Here is another solution. It won't let you extract individual files from an archive and reduce its size, but it does let you extract all files reducing the size of the archive as you go:

#!/bin/sh

# $1, the first paramter, is the .tar.gz file to unarchive

(
    size=$(wc -c $1)
    offset=0
    bs=4096
    while [[ $size > $offset ]]; do
        dd if=$1 bs=$bs count=1 skip=$offset status=none
        fallocate -p -o $offset -l $bs $1
        offset=$(( $offset + $bs ))
    done
) | tar xz

Save this into a file like e.g. untar_and_destroy.sh and execute as:

untar_and_destroy.sh whatever.tar.gz

What this does is give part of the .tar.gz file to tar, asks Linux to deallocate that part of the file, and then repeats for the next part. When you are done, ls -l will say the .tar.gz files has the same size as before, but du will report its size as 0. This is because the .tar.gz has been made into a sparse file, with the same length as before but as all 0s that don't need to be stored onto disk.

Don't use this in production, or anywhere where having that archive deleted would be bad. This makes the archive unreadable as soon as it starts, so if anything goes wrong, e.g. you run out of hard disk space while extracting, you won't get a second chance to run this.
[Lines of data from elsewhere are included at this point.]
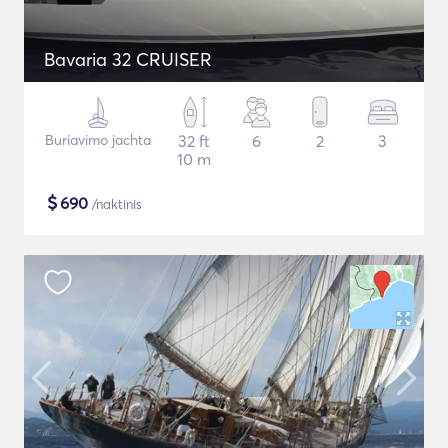
Bavaria 32 CRUISER
Buriavimo jachta
32 ft
6
2
3
10 m
$
690
/naktinis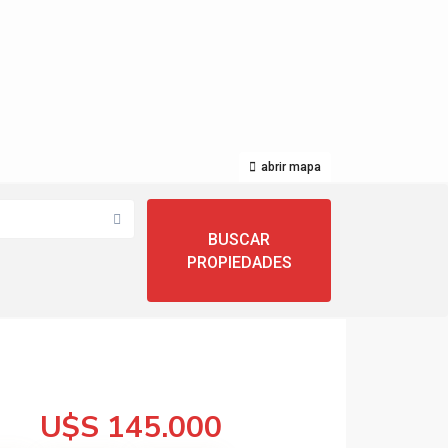
abrir mapa
U$S 145.000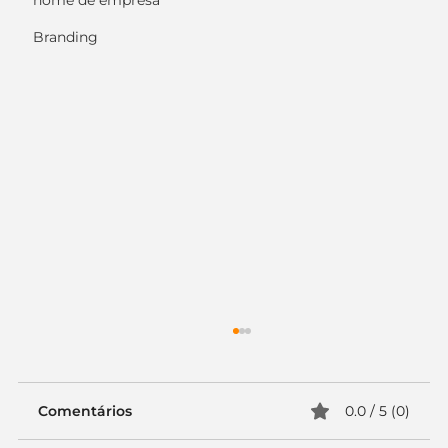
nome de empresa
Branding
Comentários
0.0 / 5 (0)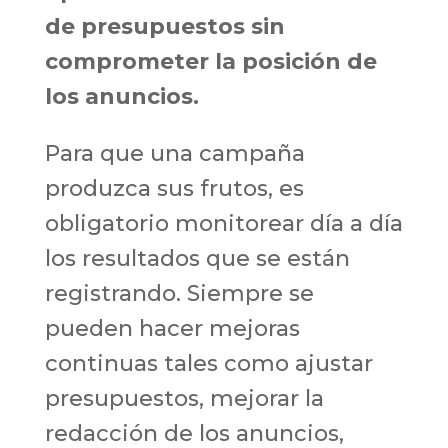
de presupuestos sin
comprometer la posición de
los anuncios.
Para que una campaña
produzca sus frutos, es
obligatorio monitorear día a día
los resultados que se están
registrando. Siempre se
pueden hacer mejoras
continuas tales como ajustar
presupuestos, mejorar la
redacción de los anuncios,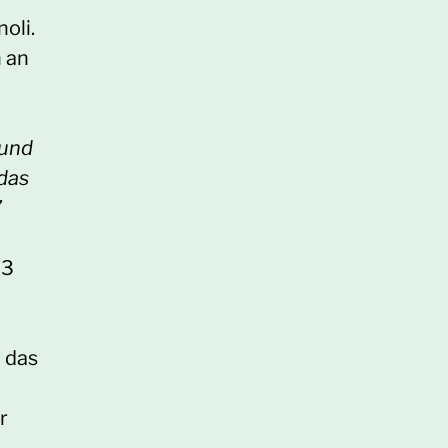
oli.
 an
 und
 das
”
73
 das
r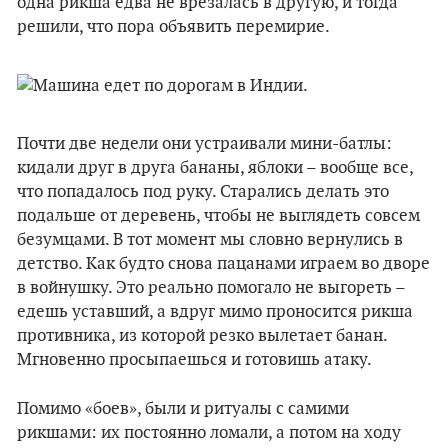
одна рикша едва не врезалась в другую, и тогда
решили, что пора объявить перемирие.
Почти две недели они устраивали мини-батлы:
кидали друг в друга бананы, яблоки – вообще все,
что попадалось под руку. Старались делать это
подальше от деревень, чтобы не выглядеть совсем
безумцами. В тот момент мы словно вернулись в
детство. Как будто снова пацанами играем во дворе
в войнушку. Это реально помогало не выгореть –
едешь уставший, а вдруг мимо проносится рикша
противника, из которой резко вылетает банан.
Мгновенно просыпаешься и готовишь атаку.
Помимо «боев», были и ритуалы с самими
рикшами: их постоянно ломали, а потом на ходу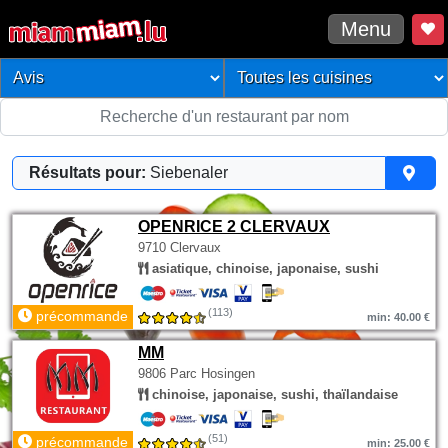
Menu
Résultats pour:
Siebenaler
OPENRICE 2 CLERVAUX
9710 Clervaux
asiatique, chinoise, japonaise, sushi
(113)
précommande
min: 40.00 €
MM
9806 Parc Hosingen
chinoise, japonaise, sushi, thaïlandaise
(51)
précommande
min: 25.00 €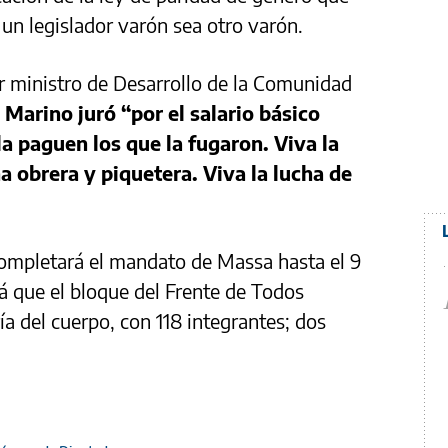
 un legislador varón sea otro varón.
r ministro de Desarrollo de la Comunidad
,
Marino juró “por el salario básico
la paguen los que la fugaron. Viva la
ha obrera y piquetera. Viva la lucha de
completará el mandato de Massa hasta el 9
á que el bloque del Frente de Todos
a del cuerpo, con 118 integrantes; dos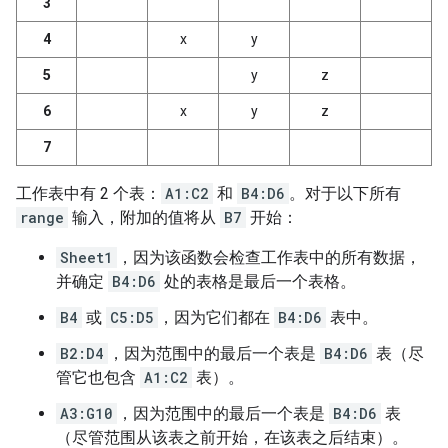
3
4
x
y
5
y
z
6
x
y
z
7
工作表中有 2 个表：
A1:C2
和
B4:D6
。对于以下所有
range
输入，附加的值将从
B7
开始：
Sheet1
，因为该函数会检查工作表中的所有数据，
并确定
B4:D6
处的表格是最后一个表格。
B4
或
C5:D5
，因为它们都在
B4:D6
表中。
B2:D4
，因为范围中的最后一个表是
B4:D6
表（尽
管它也包含
A1:C2
表）。
A3:G10
，因为范围中的最后一个表是
B4:D6
表
（尽管范围从该表之前开始，在该表之后结束）。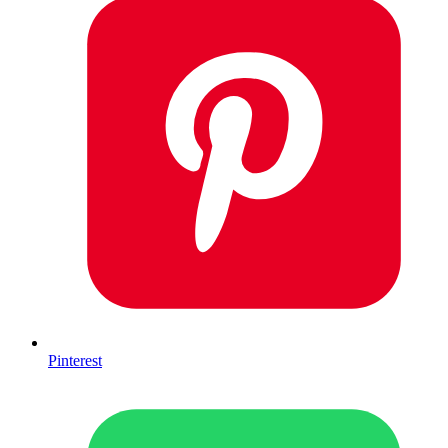
Pinterest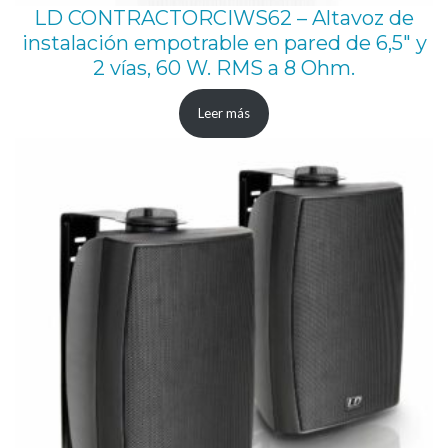
LD CONTRACTORCIWS62 – Altavoz de
instalación empotrable en pared de 6,5″ y
2 vías, 60 W. RMS a 8 Ohm.
Leer más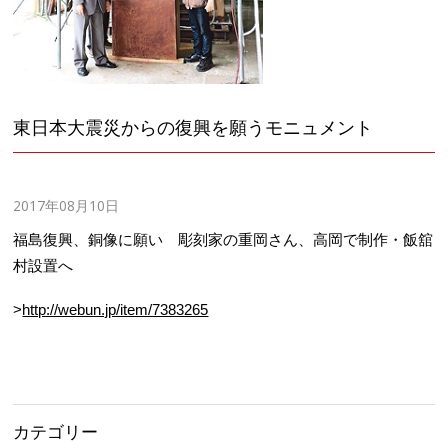
東日本大震災からの復興を願うモニュメント
2017年08月10日
福島復興、銅像に願い 彫刻家の重岡さん、高岡で制作・飯舘
村設置へ
>
http://webun.jp/item/7383265
カテゴリー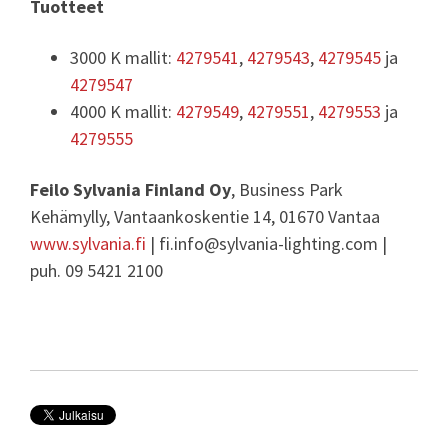
Tuotteet
3000 K mallit:
4279541
,
4279543
,
4279545
ja
4279547
4000 K mallit:
4279549
,
4279551
,
4279553
ja
4279555
Feilo Sylvania Finland Oy
, Business Park
Kehämylly, Vantaankoskentie 14, 01670 Vantaa
www.sylvania.fi
| fi.info@sylvania-lighting.com |
puh. 09 5421 2100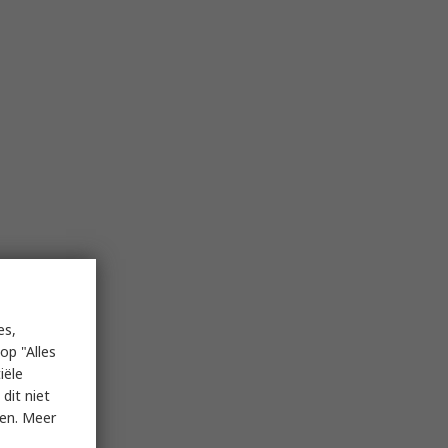
es,
op "Alles
iële
dit niet
ken. Meer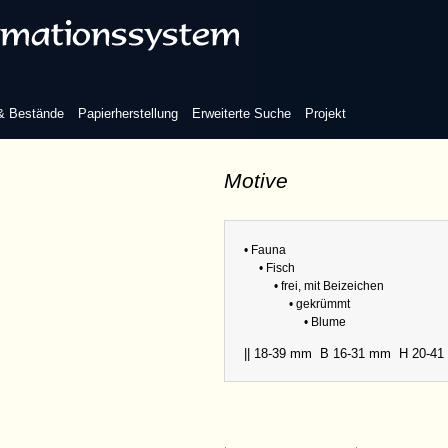
 & Bestände
Papierherstellung
Erweiterte Suche
Projekt
Motive
• Fauna
• Fisch
• frei, mit Beizeichen
• gekrümmt
• Blume
|| 18-39 mm
B 16-31 mm
H 20-4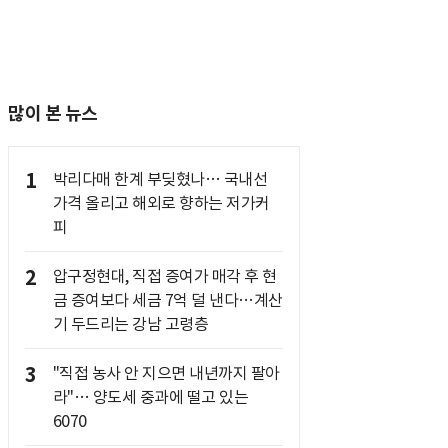
많이 본 뉴스
1
박리다매 한계 부딪혔나… 국내선
가격 올리고 해외로 향하는 저가커
피
2
압구정현대, 직접 증여가 매각 후 현
금 증여보다 세금 7억 덜 낸다…계산
기 두드리는 강남 고령층
3
"직접 농사 안 지으면 내년까지 팔아
라"… 양도세 중과에 떨고 있는
6070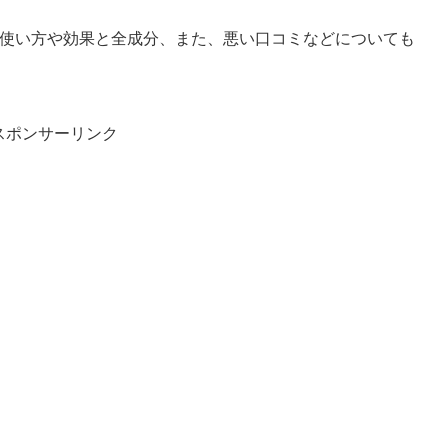
使い方や効果と全成分、また、悪い口コミなどについても
スポンサーリンク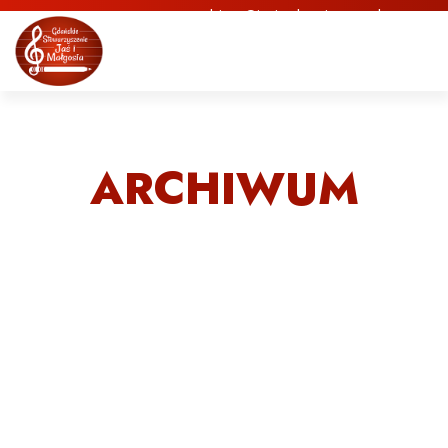
biuro@jasimalgosia.org.pl
ARCHIWUM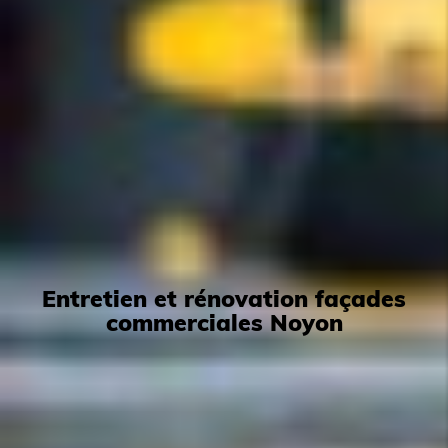
Entretien et rénovation façades
commerciales Noyon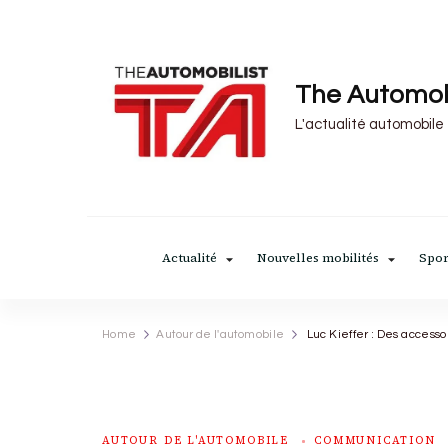
The Automob
L'actualité automobile
Actualité
Nouvelles mobilités
Spor
Home
Autour de l'automobile
Luc Kieffer : Des accesso
AUTOUR DE L'AUTOMOBILE
COMMUNICATION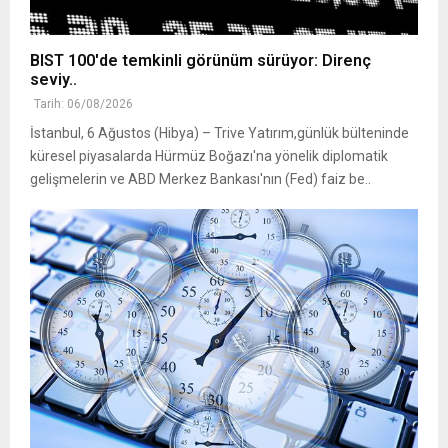
BIST 100'de temkinli görünüm sürüyor: Direnç
seviy..
Tarih: 06/08/2026
İstanbul, 6 Ağustos (Hibya) – Trive Yatırım,günlük bülteninde
küresel piyasalarda Hürmüz Boğazı'na yönelik diplomatik
gelişmelerin ve ABD Merkez Bankası'nın (Fed) faiz be..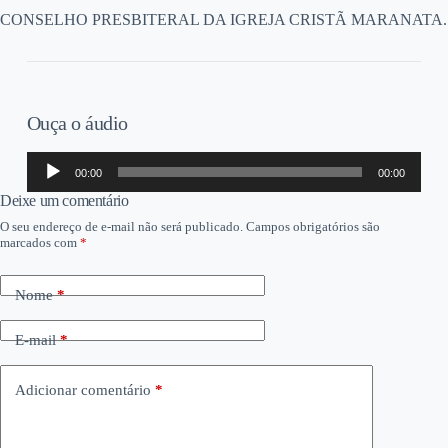
CONSELHO PRESBITERAL DA IGREJA CRISTÃ MARANATA.
Ouça o áudio
Tocador
00:00
00:00
de
áudio
Deixe um comentário
O seu endereço de e-mail não será publicado.
Campos obrigatórios são
marcados com
*
Nome
*
E-mail
*
Adicionar comentário
*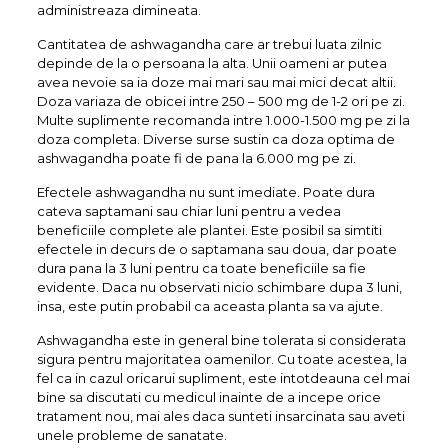
administreaza dimineata.
Cantitatea de ashwagandha care ar trebui luata zilnic
depinde de la o persoana la alta. Unii oameni ar putea
avea nevoie sa ia doze mai mari sau mai mici decat altii.
Doza variaza de obicei intre 250 – 500 mg de 1-2 ori pe zi.
Multe suplimente recomanda intre 1.000-1.500 mg pe zi la
doza completa. Diverse surse sustin ca doza optima de
ashwagandha poate fi de pana la 6.000 mg pe zi.
Efectele ashwagandha nu sunt imediate. Poate dura
cateva saptamani sau chiar luni pentru a vedea
beneficiile complete ale plantei. Este posibil sa simtiti
efectele in decurs de o saptamana sau doua, dar poate
dura pana la 3 luni pentru ca toate beneficiile sa fie
evidente. Daca nu observati nicio schimbare dupa 3 luni,
insa, este putin probabil ca aceasta planta sa va ajute.
Ashwagandha este in general bine tolerata si considerata
sigura pentru majoritatea oamenilor. Cu toate acestea, la
fel ca in cazul oricarui supliment, este intotdeauna cel mai
bine sa discutati cu medicul inainte de a incepe orice
tratament nou, mai ales daca sunteti insarcinata sau aveti
unele probleme de sanatate.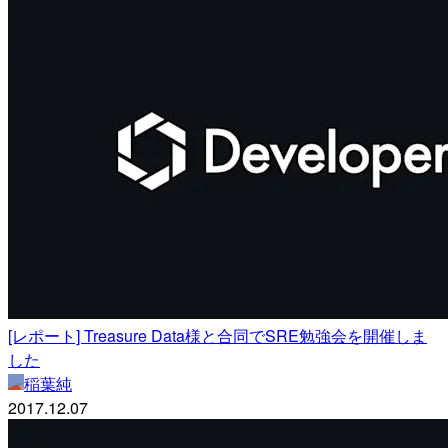
[レポート] Treasure Data様と合同でSRE勉強会を開催しま
した
稲葉純
2017.12.07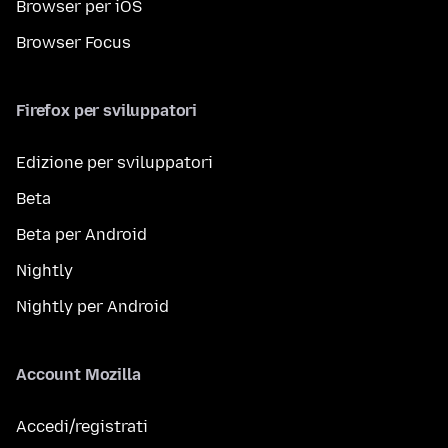
Browser per iOS
Browser Focus
Firefox per sviluppatori
Edizione per sviluppatori
Beta
Beta per Android
Nightly
Nightly per Android
Account Mozilla
Accedi/registrati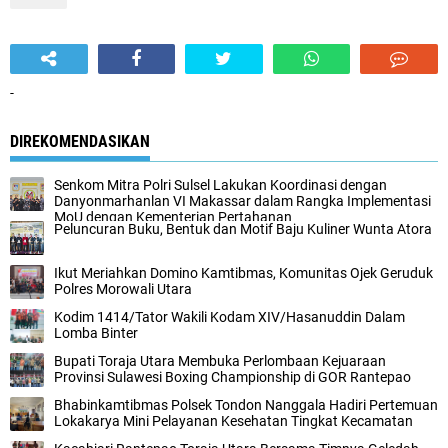
-
DIREKOMENDASIKAN
Senkom Mitra Polri Sulsel Lakukan Koordinasi dengan
Danyonmarhanlan VI Makassar dalam Rangka Implementasi
MoU dengan Kementerian Pertahanan
Peluncuran Buku, Bentuk dan Motif Baju Kuliner Wunta Atora
Ikut Meriahkan Domino Kamtibmas, Komunitas Ojek Geruduk
Polres Morowali Utara
Kodim 1414/Tator Wakili Kodam XIV/Hasanuddin Dalam
Lomba Binter
Bupati Toraja Utara Membuka Perlombaan Kejuaraan
Provinsi Sulawesi Boxing Championship di GOR Rantepao
Bhabinkamtibmas Polsek Tondon Nanggala Hadiri Pertemuan
Lokakarya Mini Pelayanan Kesehatan Tingkat Kecamatan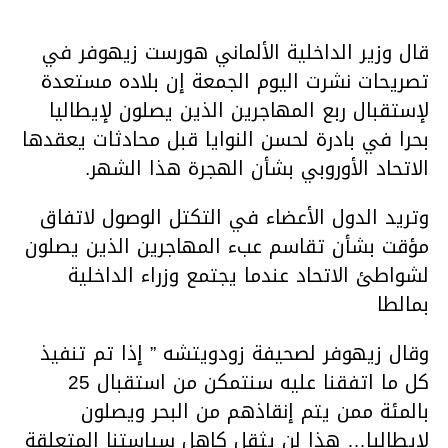
قال وزير الداخلية الألماني هورست زيهوفر في
تصريحات نشرت اليوم الجمعة إن بلاده مستعدة
لإستقبال ربع المهاجرين الذين يصلون لإيطاليا
بحرا في بادرة لحسن النوايا قبل محادثات يعقدها
الاتحاد الأوروبي بشأن الهجرة هذا الشهر.
وتريد الدول الأعضاء في التكتل الوصول لاتفاق
مؤقت بشأن تقاسم عبء المهاجرين الذين يصلون
لشواطئ الاتحاد عندما يجتمع وزراء الداخلية
بمالطا
وقال زيهوفر لصحيفة زودويتشه ” إذا تم تنفيذ
كل ما اتفقنا عليه سنتمكن من استقبال 25
بالمئة ممن يتم إنقاذهم من البحر ويصلون
لإيطاليا… هذا لن يثقل كاهل سياستنا المتعلقة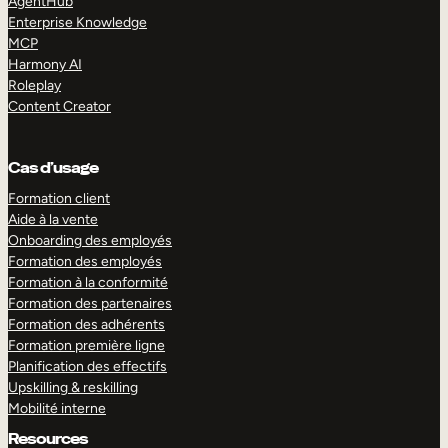
AgentHub
Enterprise Knowledge
MCP
Harmony AI
Roleplay
Content Creator
Cas d’usage
Formation client
Aide à la vente
Onboarding des employés
Formation des employés
Formation à la conformité
Formation des partenaires
Formation des adhérents
Formation première ligne
Planification des effectifs
Upskilling & reskilling
Mobilité interne
Resources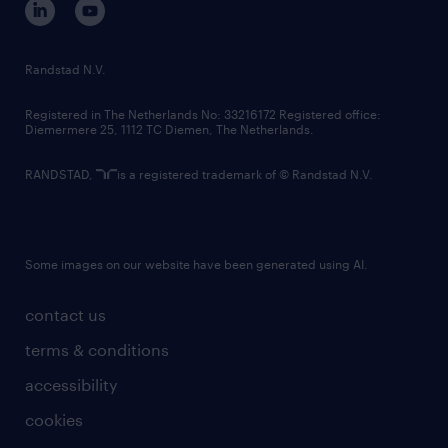
randstad innovation fund
country websites
Randstad N.V.
contact us
Registered in The Netherlands No: 33216172 Registered office:
Diemermere 25, 1112 TC Diemen, The Netherlands.
RANDSTAD,
is a registered trademark of © Randstad N.V.
Some images on our website have been generated using AI.
contact us
terms & conditions
accessibility
cookies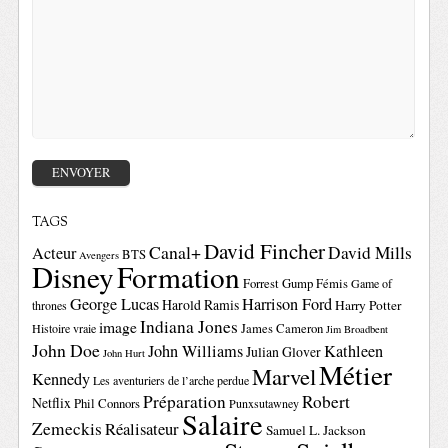
TAGS
David Fincher
Canal+
David Mills
Acteur
BTS
Avengers
Disney
Formation
Forrest Gump
Fémis
Game of
George Lucas
Harrison Ford
Harold Ramis
Harry Potter
thrones
Indiana Jones
image
Histoire vraie
James Cameron
Jim Broadbent
John Doe
John Williams
Kathleen
Julian Glover
John Hurt
Métier
Marvel
Kennedy
Les aventuriers de l’arche perdue
Préparation
Robert
Netflix
Phil Connors
Punxsutawney
Salaire
Zemeckis
Réalisateur
Samuel L. Jackson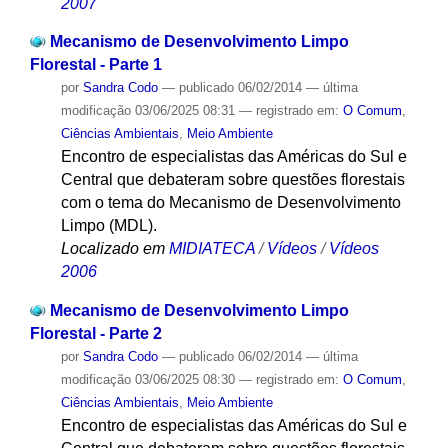
2007
Mecanismo de Desenvolvimento Limpo
Florestal - Parte 1
por
Sandra Codo
—
publicado
06/02/2014
—
última
modificação
03/06/2025 08:31
— registrado em:
O Comum
,
Ciências Ambientais
,
Meio Ambiente
Encontro de especialistas das Américas do Sul e
Central que debateram sobre questões florestais
com o tema do Mecanismo de Desenvolvimento
Limpo (MDL).
Localizado em
MIDIATECA
/
Vídeos
/
Vídeos
2006
Mecanismo de Desenvolvimento Limpo
Florestal - Parte 2
por
Sandra Codo
—
publicado
06/02/2014
—
última
modificação
03/06/2025 08:30
— registrado em:
O Comum
,
Ciências Ambientais
,
Meio Ambiente
Encontro de especialistas das Américas do Sul e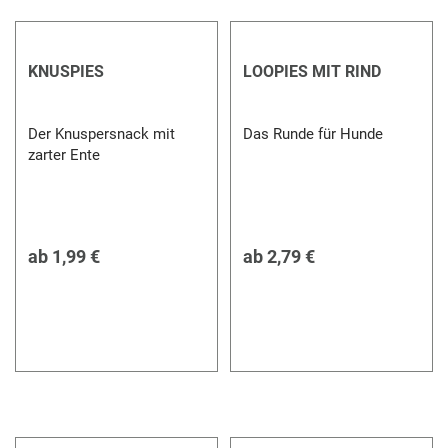
KNUSPIES
LOOPIES MIT RIND
Der Knuspersnack mit
Das Runde für Hunde
zarter Ente
ab
1,99 €
ab
2,79 €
Although it may be impractical to expand your primary storage, perhaps you could extract the file contents to an external storage device.

Alternatively, generate a list of files in the archive, then write a script which extracts some of those. Move those files to the cloud, select another batch to extract, lather, rinse, repeat.

But, every archival app I know of has to have the original archive file intact while it creates a new archive file without what you don't want, so external storage is going to be very, very useful.


I don't know of any tools that can do this, and I don't think any of the common archiving formats support this.

One possible solution to your problem would be to keep the archive on a different machine and pipe it over to the machine you want to decompress it onto. For example, you could run this command on the machine with the archive:

cat archive.tar.gz | ssh YOUR_SERVER tar xfz -

The archive will be streamed to the tar process running on the server, which will decompress it without needing the archive to ever be present on the server.